Modular evolution appears as a plausible and highly-efficient mechanism to acquire new functions. Repeated recombination between functional modules selected in different contexts [66] could have facilitated the transmission of ubiquitous functions such as cleavage through hammerheads, ligation catalysis through hairpins, or long-distance movement motifs. In this context, one wonders whether the similarity in sequence and structure of different viroids and viroid-related replicons has to be interpreted as a result of descent with modification or of horizontal transfer. In the latter case, functional submolecular elements could be better described as the nodes of a network that underlies and favors the rapid emergence of new viroid-like replicons through shuffling of functional modules that are quite abundant in the molecular ecosystem [67,68,69]. This idea has sound support in viruses [77] and may underlie the evolutionary emergence of multipartite viral genomes [78]. Examples of such recombinant origin in viroids are best illustrated by CLVd [63], which resulted from the intracellular recombination between a Hostuviroid and a Pospiviroid coinfecting the same plant, and AGVd, which resulted from recombination of GYSVd-1 (an Apscaviroid) and CEVd (a Pospiviroid), both infecting grapevine plants [64].

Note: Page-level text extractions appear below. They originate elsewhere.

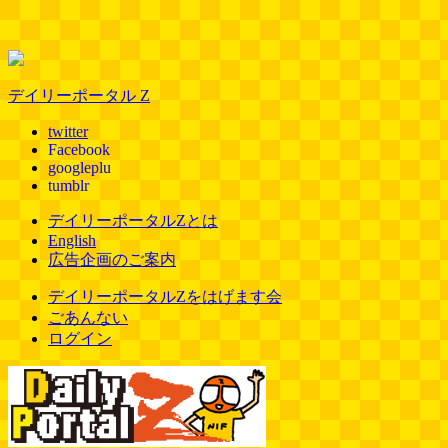
デイリーポータル Z
twitter
Facebook
googleplu
tumblr
デイリーポータルZとは
English
広告企画のご案内
デイリーポータルZをはげます会
ごあんない
ログイン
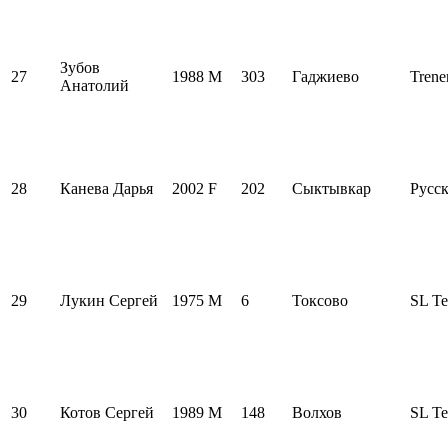
Зубов
27
1988
M
303
Гаджиево
Trene
Анатолий
28
Канева Дарья
2002
F
202
Сыктывкар
Русск
29
Лукин Сергей
1975
M
6
Токсово
SL T
30
Котов Сергей
1989
M
148
Волхов
SL T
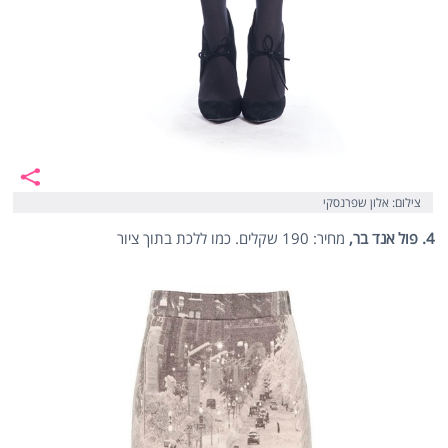
צילום: אלון שפרנסקי
4. פול אנד בר,
מחיר: 190 שקלים. כמו ללכת בתוך ציור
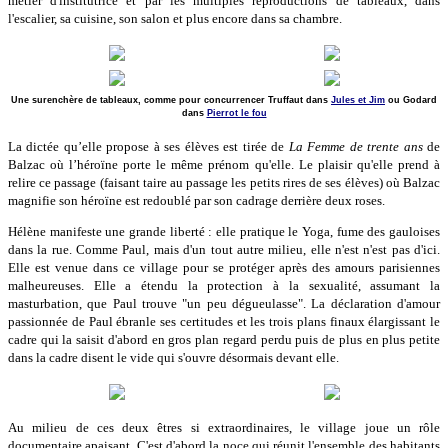
métier d'institutrice et par les multiples reproductions de tableaux, dans
l'escalier, sa cuisine, son salon et plus encore dans sa chambre.
Une surenchère de tableaux, comme pour concurrencer Truffaut dans
Jules et Jim
ou Godard
dans
Pierrot le fou
La dictée qu’elle propose à ses élèves est tirée de
La Femme de trente ans
de
Balzac où l’héroïne porte le même prénom qu'elle. Le plaisir qu'elle prend à
relire ce passage (faisant taire au passage les petits rires de ses élèves) où Balzac
magnifie son héroïne est redoublé par son cadrage derrière deux roses.
Hélène manifeste une grande liberté : elle pratique le Yoga, fume des gauloises
dans la rue. Comme Paul, mais d'un tout autre milieu, elle n'est n'est pas d'ici.
Elle est venue dans ce village pour se protéger après des amours parisiennes
malheureuses. Elle a étendu la protection à la sexualité, assumant la
masturbation, que Paul trouve "un peu dégueulasse". La déclaration d'amour
passionnée de Paul ébranle ses certitudes et les trois plans finaux élargissant le
cadre qui la saisit d'abord en gros plan regard perdu puis de plus en plus petite
dans la cadre disent le vide qui s'ouvre désormais devant elle.
Au milieu de ces deux êtres si extraordinaires, le village joue un rôle
documentaire apaisant. C'est d'abord la noce qui réunit l'ensemble des habitants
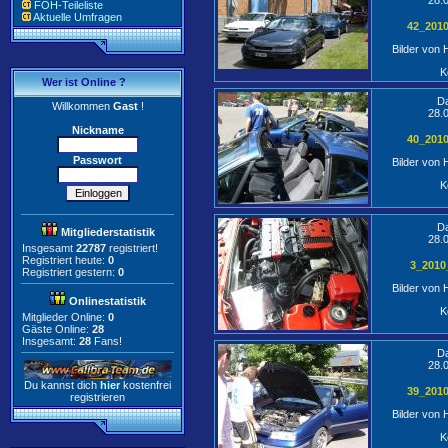
28.
FOH-Teileliste
Aktuelle Umfragen
42_201
Bilder von
K
Wer ist Online ?
D
Willkommen
Gast
!
28.
Nickname
40_201
Passwort
Bilder von
K
D
Mitgliederstatistik
28.
Insgesamt
22787
registriert!
Registriert heute:
0
3_2010
Registriert gestern:
0
Bilder von
Onlinestatistik
K
Mitglieder Online:
0
Gäste Online:
28
Insgesamt:
28
Fans!
D
28.
Du kannst dich
hier
kostenfrei
39_201
registrieren
Bilder von
K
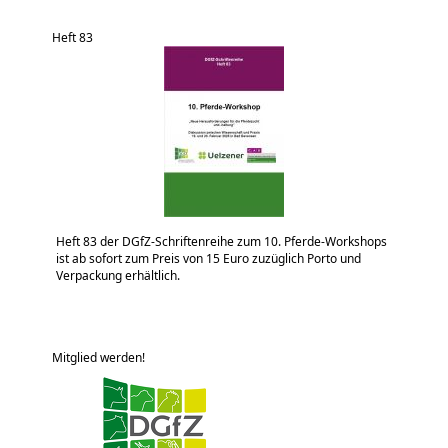
Heft 83
Heft 83 der DGfZ-Schriftenreihe zum 10. Pferde-Workshops
ist ab sofort zum Preis von 15 Euro zuzüglich Porto und
Verpackung erhältlich.
Mitglied werden!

The emergence of genetic parasites is unavoidable [79,80]. In the RNA World, primitive selfish replicons must have emerged, and they might well have been viroid-like. However, the ease with which this kind of parasite seems to arise suggests that this replicative strategy might have been discovered multiple times in evolution. Retroviroid-like elements provide indirect support to this hypothesis, since they should have appeared following the evolutionary discovery of DNA [5]. Though it has been commonly accepted that Pospiviroidae and Avsunviroidae had a common phylogenetic origin after [32], the cell nucleus and chloroplasts offer significantly different environments wherein viroid-like parasites could proliferate [81]. Therefore and though our results cannot override a possible monophyletic origin, an independent origin of the two viroid families can neither be discarded. In the context of an RNA World, chemistry had a completely different nature, DNA was absent, and all current proteins did not exist as such. Extant viroids may resemble in many ways early replicons in an RNA World, but this similarity does not imply that the former are linked by descent to the latter (see E.V. Koonin’s comment in [9]). The intimate relationship between viroid sequences and the extant molecules they interact with, together with their fast adaptive responses to new selection pressures, speaks to the unlikelihood of maintaining specific sequences unaltered for billions of years. In the absence of null models able to quantify the extent of conservation of active sites coevolving with other cellular molecules and the degree of convergent sequence evolution in macroevolutionary times, the support in favor of an old or a new origin remains circumstantial. Still, computational approaches as those used in this work are able to quantify the likelihood of specific steps involved in a de novo emergence of viroid-like replicons, supporting the plausibility of an evolutionary pathway that is not only likely, but also simple and consistent at once.